(WHAT NEEDS TO BE DONE):
Print, please, the line that contains "each AI-generated message." and each line after it to the end of the entries, unchanged and with nothing else.

(INPUT MATERIAL):
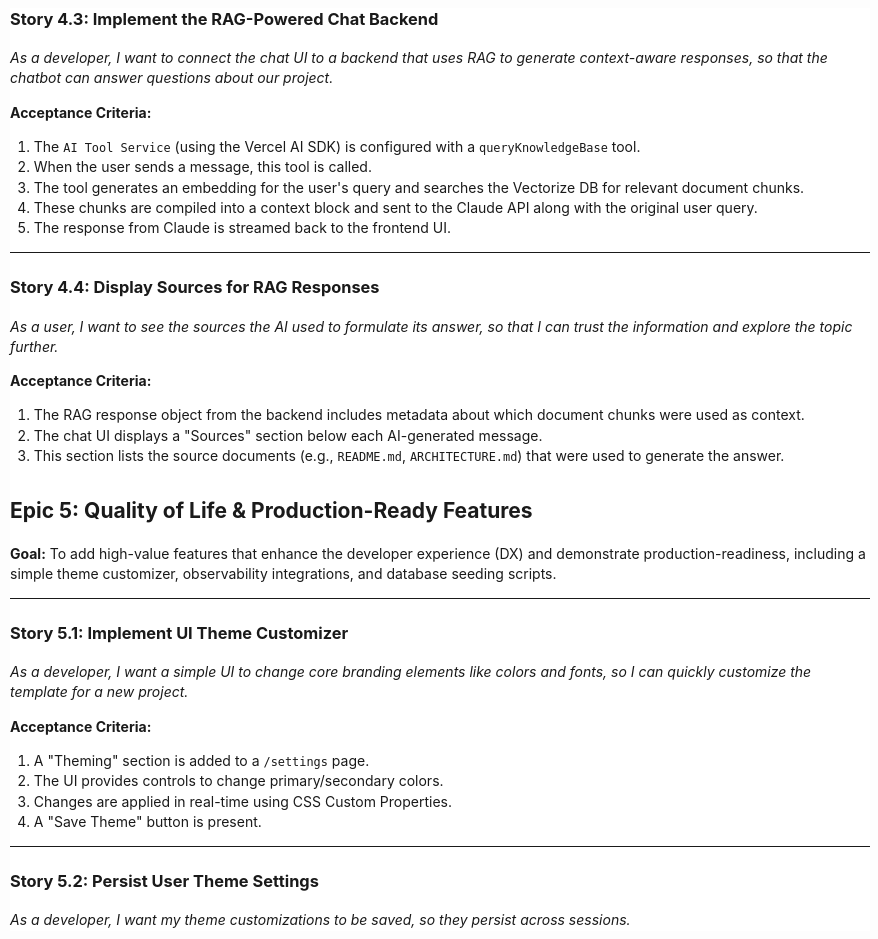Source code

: ### **Story 4.3: Implement the RAG-Powered Chat Backend**

_As a developer, I want to connect the chat UI to a backend that uses RAG to generate context-aware responses, so that the chatbot can answer questions about our project._

**Acceptance Criteria:**

1.  The `AI Tool Service` (using the Vercel AI SDK) is configured with a `queryKnowledgeBase` tool.
2.  When the user sends a message, this tool is called.
3.  The tool generates an embedding for the user's query and searches the Vectorize DB for relevant document chunks.
4.  These chunks are compiled into a context block and sent to the Claude API along with the original user query.
5.  The response from Claude is streamed back to the frontend UI.

---

### **Story 4.4: Display Sources for RAG Responses**

_As a user, I want to see the sources the AI used to formulate its answer, so that I can trust the information and explore the topic further._

**Acceptance Criteria:**

1.  The RAG response object from the backend includes metadata about which document chunks were used as context.
2.  The chat UI displays a "Sources" section below each AI-generated message.
3.  This section lists the source documents (e.g., `README.md`, `ARCHITECTURE.md`) that were used to generate the answer.

## **Epic 5: Quality of Life & Production-Ready Features**

**Goal:** To add high-value features that enhance the developer experience (DX) and demonstrate production-readiness, including a simple theme customizer, observability integrations, and database seeding scripts.

---

### **Story 5.1: Implement UI Theme Customizer**

_As a developer, I want a simple UI to change core branding elements like colors and fonts, so I can quickly customize the template for a new project._

**Acceptance Criteria:**

1.  A "Theming" section is added to a `/settings` page.
2.  The UI provides controls to change primary/secondary colors.
3.  Changes are applied in real-time using CSS Custom Properties.
4.  A "Save Theme" button is present.

---

### **Story 5.2: Persist User Theme Settings**

_As a developer, I want my theme customizations to be saved, so they persist across sessions._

(RESPONSE BOX):
2.  The chat UI displays a "Sources" section below each AI-generated message.
3.  This section lists the source documents (e.g., `README.md`, `ARCHITECTURE.md`) that were used to generate the answer.

## **Epic 5: Quality of Life & Production-Ready Features**

**Goal:** To add high-value features that enhance the developer experience (DX) and demonstrate production-readiness, including a simple theme customizer, observability integrations, and database seeding scripts.

---

### **Story 5.1: Implement UI Theme Customizer**

_As a developer, I want a simple UI to change core branding elements like colors and fonts, so I can quickly customize the template for a new project._

**Acceptance Criteria:**

1.  A "Theming" section is added to a `/settings` page.
2.  The UI provides controls to change primary/secondary colors.
3.  Changes are applied in real-time using CSS Custom Properties.
4.  A "Save Theme" button is present.

---

### **Story 5.2: Persist User Theme Settings**

_As a developer, I want my theme customizations to be saved, so they persist across sessions._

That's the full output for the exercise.